> **EXERCISE PASSAGE**
It's the first day of school and you can't wait to get to your classroom to see your friends. When you get there, you immediately notice that some things have changed. Maybe you're suddenly taller than most of the kids in your class. Or perhaps everyone else suddenly seems taller than you. What's going on here?

As you grow up, one thing you learn along the way is that not everyone grows at the same rate. Not everyone is the same height at the same time and every person weighs a different amount. Why? That's just the way it is. Each person is unique in his or her own way. Our bodies all tend to grow at different rates.

So don't worry whether you're “normal" or not. If you look around, you'll realize that there's really no such thing as normal. We're all different. How do we all get to be so different? We grow and mature in different ways! Each person's body grows and develops at its own individual pace.

Much of how you look depends upon your parents. When you were born, you received half of your genes from your mom and half from your dad. Those genes play a large role in determining the exact characteristics and traits you'll develop, such as how tall you'll be, what you'll look like, what color your eyes will be, and whether or not you'll have freckles.

When it comes to height, how tall you'll be is one of the thousands of features your genes will play a large role in deciding. For example, if both of your parents are tall, you'll probably be tall, too. If one parent is tall and the other is short, you might fall somewhere in between.

> **ASSIGNMENT**
Carry on the passage about why kids grow at different rates, starting after its last sentence.

> **DATASET SECTION**

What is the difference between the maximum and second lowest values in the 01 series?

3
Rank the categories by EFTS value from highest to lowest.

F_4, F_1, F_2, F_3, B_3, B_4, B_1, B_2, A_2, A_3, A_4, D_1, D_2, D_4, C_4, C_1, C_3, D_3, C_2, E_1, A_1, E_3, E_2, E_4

> **ANSWER BELOW**
Genes aren't the only factor in your growth and eventual height, however. You also need to eat right, get plenty of sleep, and exercise regularly to grow to your full potential. Eating unhealthy foods, staying up too late, and not exercising can definitely have a negative impact on your growth.

Although there's no “normal" amount of growth, most kids — on average — grow about two inches each year from the age of three until they start puberty. Puberty is a growth stage in which your body goes through many changes and you become more grown up.

One of the features of puberty in most kids is the growth spurt. You may notice you're starting puberty if you grow a lot in a very short time. During puberty, an average boy or girl might grow four inches in a year — twice the usual average!

On average, girls start puberty between the ages of 8 and 13, while boys start between the ages of 9 and 15. That's why many girls might grow taller than boys for a while in the late elementary school years.

Depending upon when you start puberty, you could continue growing for several more years. Girls who start puberty late often continue growing into their late teens. Boys who start puberty late have been known to grow taller into their early 20s!